The post-Chari case law has refined the formulation. In Narayandas v. State of W.B., AIR 1959 SC 1118, the Court added that no formal act is required; the act of cognizance is internal and inferred from the order. In Lakshminarayana Reddy v. Narayana Reddy, AIR 1976 SC 1672, the Court fixed the operational test: cognizance is taken when the Magistrate proceeds under Section 223 BNSS (previously Section 200 CrPC) to examine a complainant, or under Section 227 BNSS (previously Section 204 CrPC) to issue process. Anything earlier — ordering investigation, requiring a report from the police — is pre-cognizance.
The Supreme Court in Bhushan Kumar v. State (NCT of Delhi), AIR 2012 SC 1747 reiterated that cognizance is the application of judicial mind to the averments in the complaint or police report. The Magistrate must be satisfied that there is sufficient ground for proceeding, not for conviction. The latter is a trial-end question. The full architecture of the criminal process is mapped in the present Code of Criminal Procedure notes; the detailed walkthrough of how a complaint moves from filing to issue of process is in the complaint procedure chapter.
Section 210 BNSS — the three modes of cognizance
Section 210(1) BNSS empowers any Magistrate of the first class — or any second-class Magistrate specially empowered by the Chief Judicial Magistrate — to take cognizance of any offence:
- (a) upon receiving a complaint of facts which constitute such offence (the BNSS adds ‘including any complaint filed by a person authorised under any special law’);
- (b) upon a police report of such facts (the BNSS adds ‘submitted in any mode including electronic mode’);
- (c) upon information received from any person other than a police officer, or upon his own knowledge, that such offence has been committed.
The 1973 Code dropped the words ‘or suspicion’ from clause (c). The Magistrate cannot take cognizance on his suspicion alone — he requires actual knowledge or actual information. The BNSS keeps this rule.
The three modes are exhaustive. Safi v. State of W.B., AIR 1966 SC 69 held that where the conditions of Section 190 (now Section 210) are not satisfied, the court has no jurisdiction to try the offence. The corollary is that an order purporting to take cognizance under a non-existent ‘fourth mode’ — for example, suo motu cognizance based on a newspaper report — falls outside Section 210 unless the Magistrate brings the report within clause (c) by treating it as ‘information’ from a person other than a police officer.
Section 210 vs Section 175(3) — the pre-cognizance / cognizance divide
Section 210 BNSS is the cognizance section; Section 175(3) BNSS (previously Section 156(3) CrPC) is the pre-cognizance investigation section. The Supreme Court in Tula Ram v. Kishore Singh, AIR 1977 SC 240 mapped the divide: even after a complaint is filed under Section 210(1)(a), the Magistrate may, before taking cognizance, direct an investigation under Section 175(3) BNSS. But once he has taken cognizance — by examining the complainant or issuing process — he cannot retreat to Section 175(3); the only investigative tool then is Section 226 BNSS (previously Section 202 CrPC).
________
> [Prompt a]: In the passage on cognizance, which case held that the court has no jurisdiction to try the offence when the conditions of Section 190 are not met?

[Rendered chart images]
________
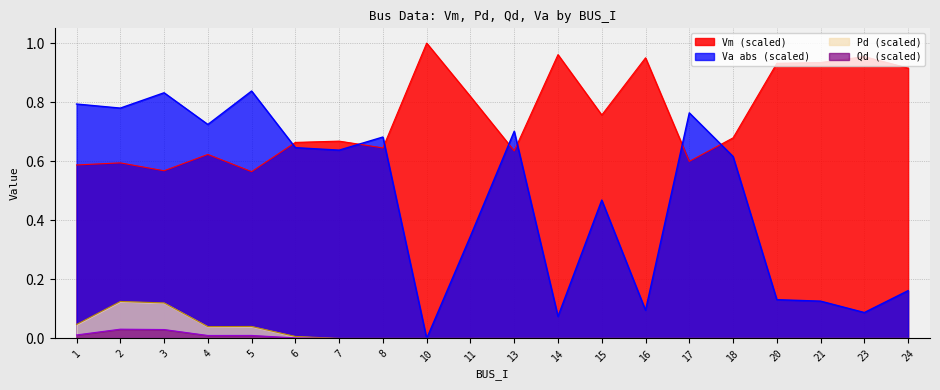

Which series has the largest total across all categories?

Vm (scaled)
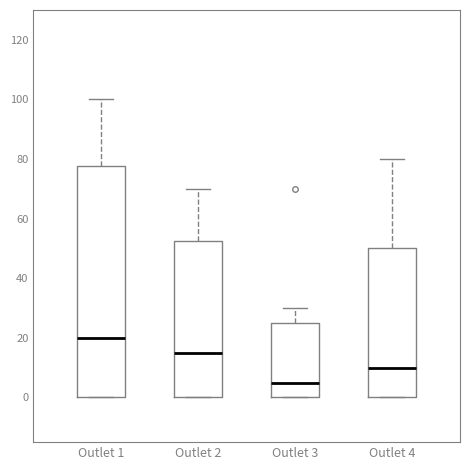

Where does the median line of the box for Outlet 3 sit on the y-axis? The values are not printed on the chart, so give them approximately, as read against the axis.

6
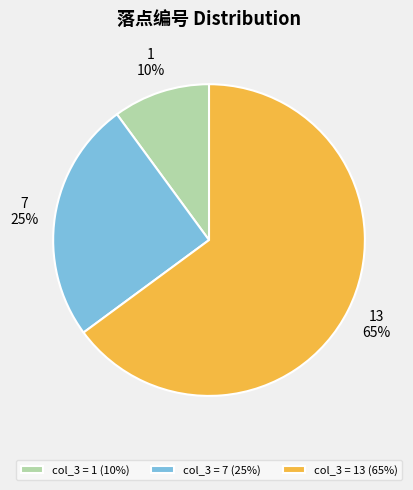

Is the sum of col_3 = 7 (25%) and col_3 = 13 (65%) greater than half?

Yes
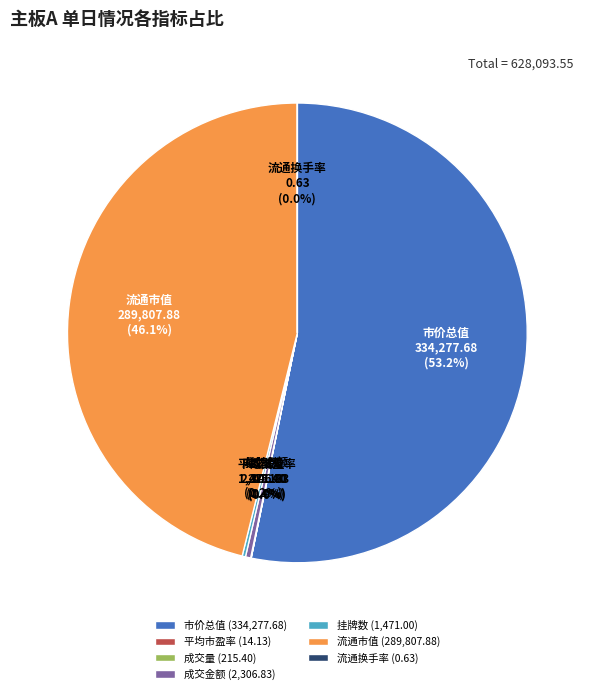

How much of the chart is everything except 流通市值?

53.9%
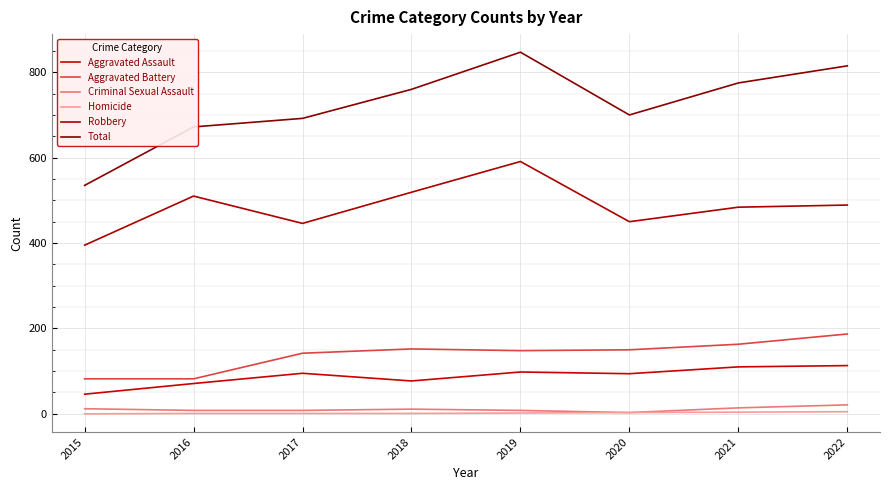

Which series changed the most between 2015 and 2016?

Total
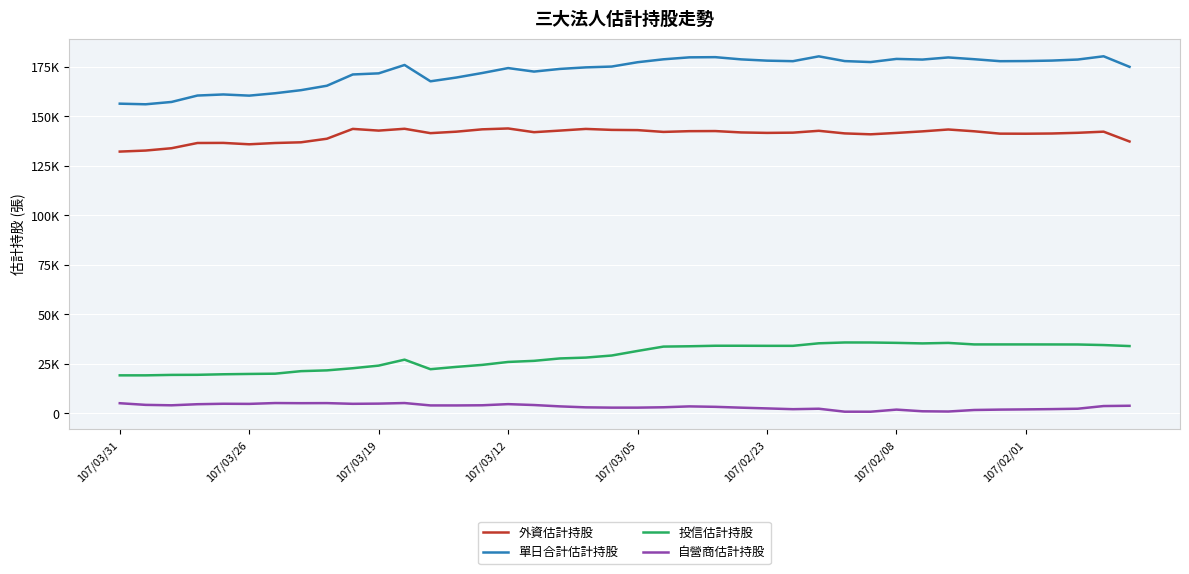

What is the greatest value displayed?

180262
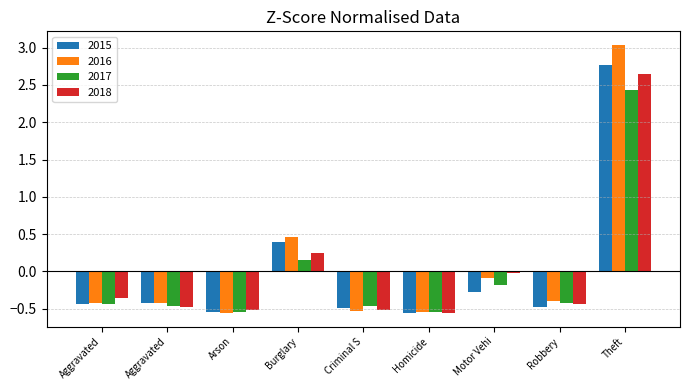

Is it true that 2017 equals 2.4 at Theft?

True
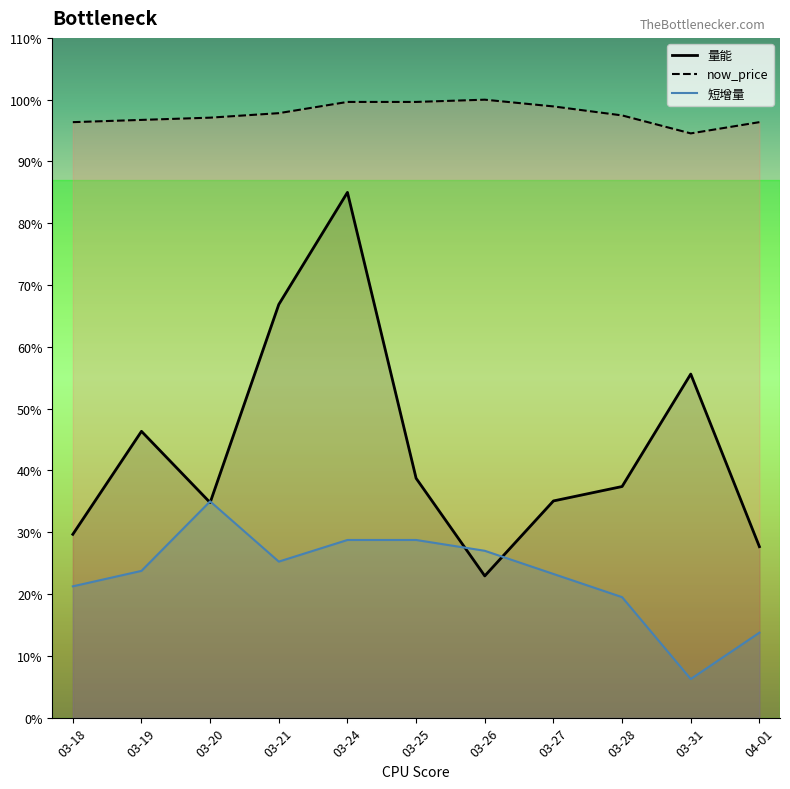

At which category is the sum across all series the highest?

03-24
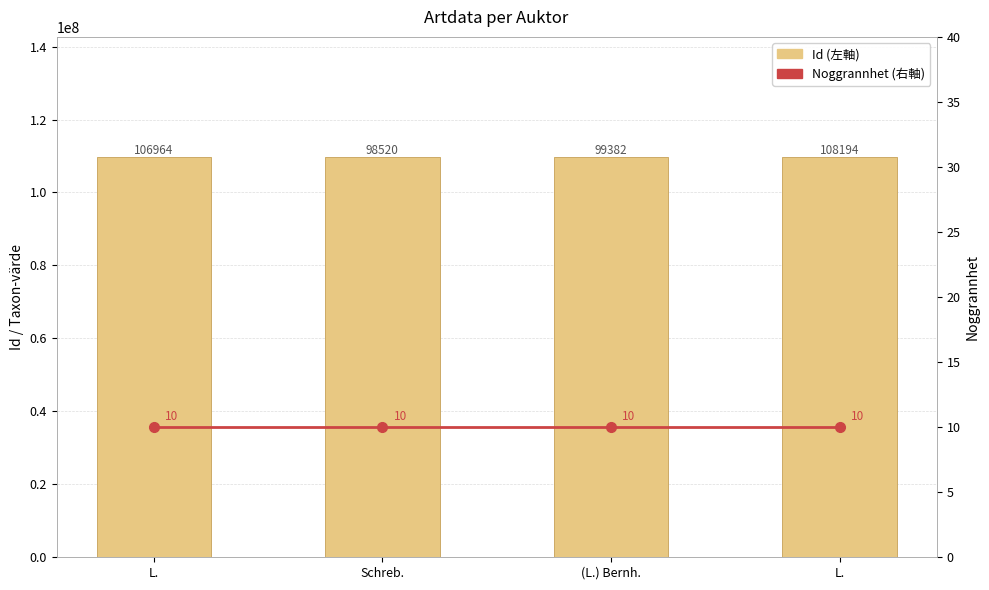

What is the total value across all series at (L.) Bernh.?

109735094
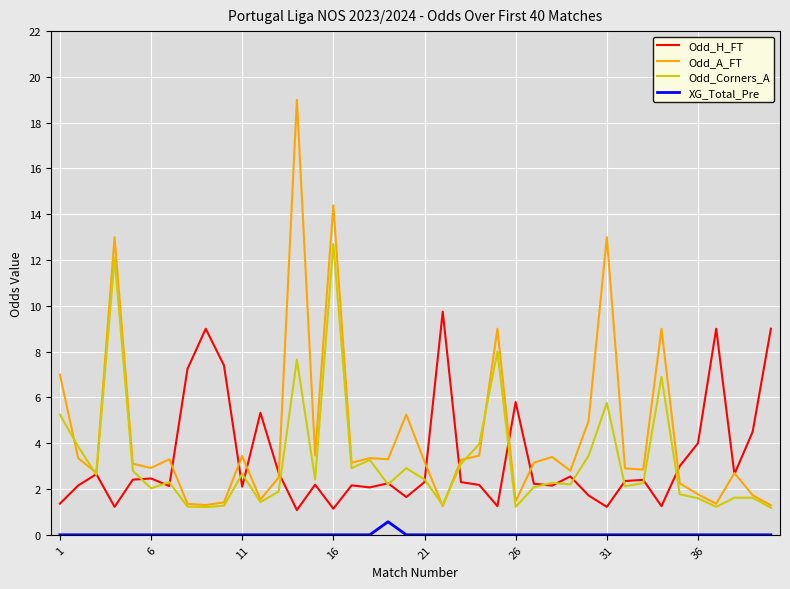

What is the difference between the second highest and second lowest values in the Odd_A_FT series?

13.1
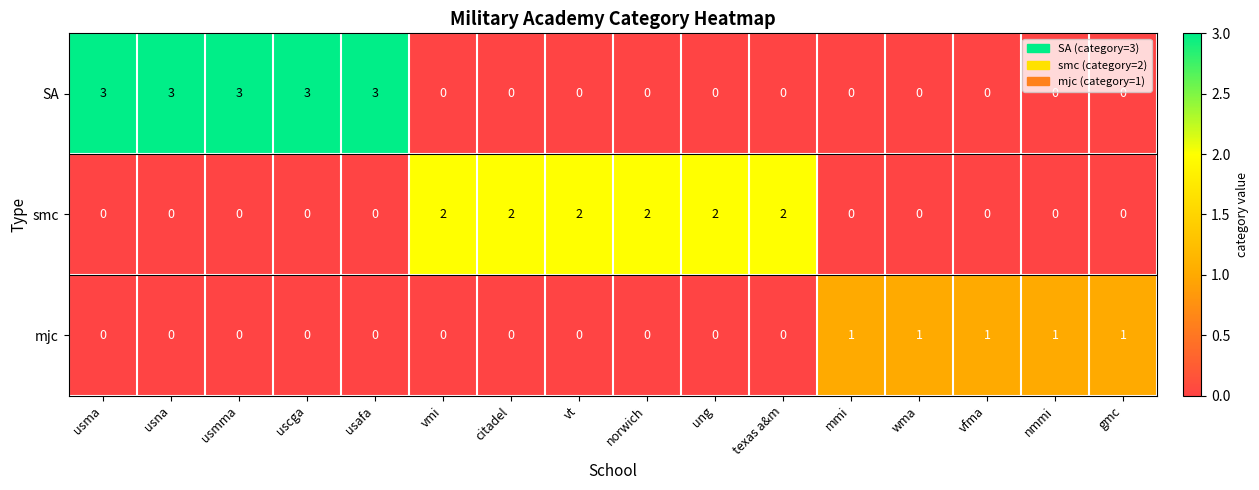

What is the sum of all mjc values?

5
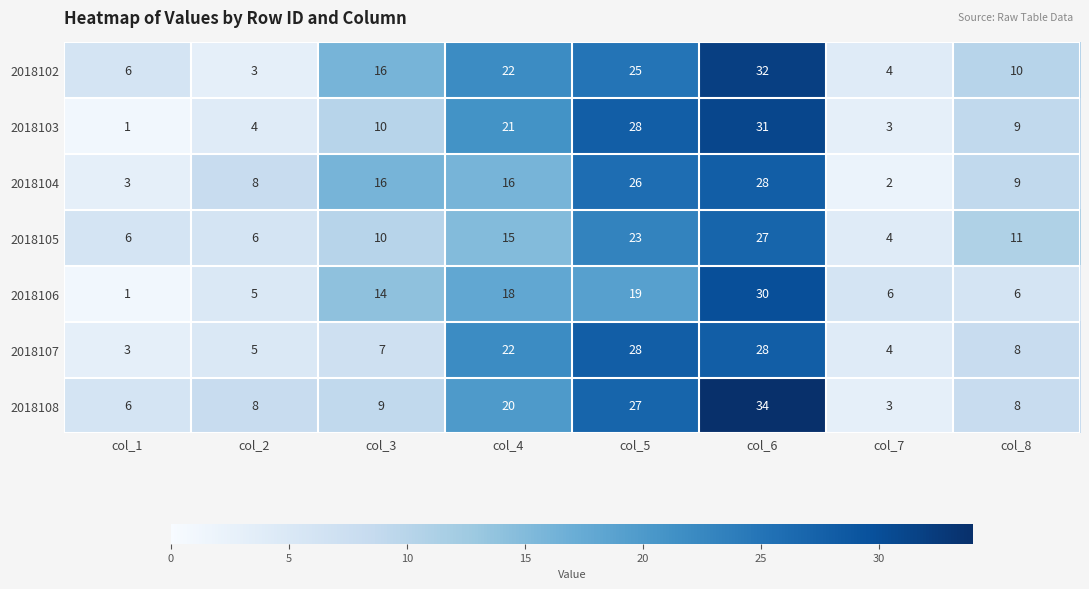

What is the difference between the 2018105 values at col_2 and col_8?

5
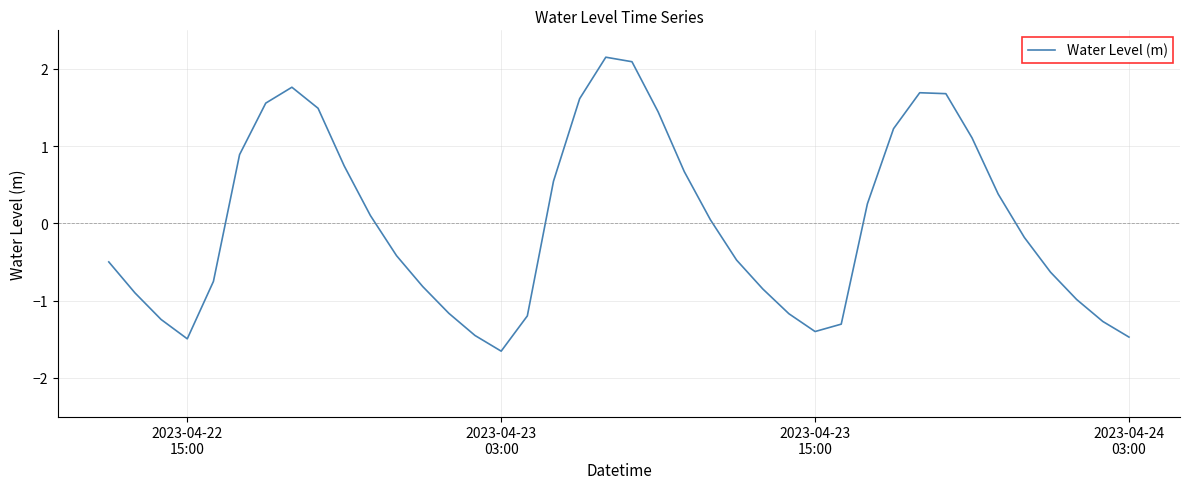

What is the difference between the maximum and minimum values?

3.8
________
> [Prompt b]: Report how many lines of the entries contain the word "series", with case counting, and give only that number.

> [Solution a]: Safi v. State of W.B., AIR 1966 SC 69.

> [Solution b]: 5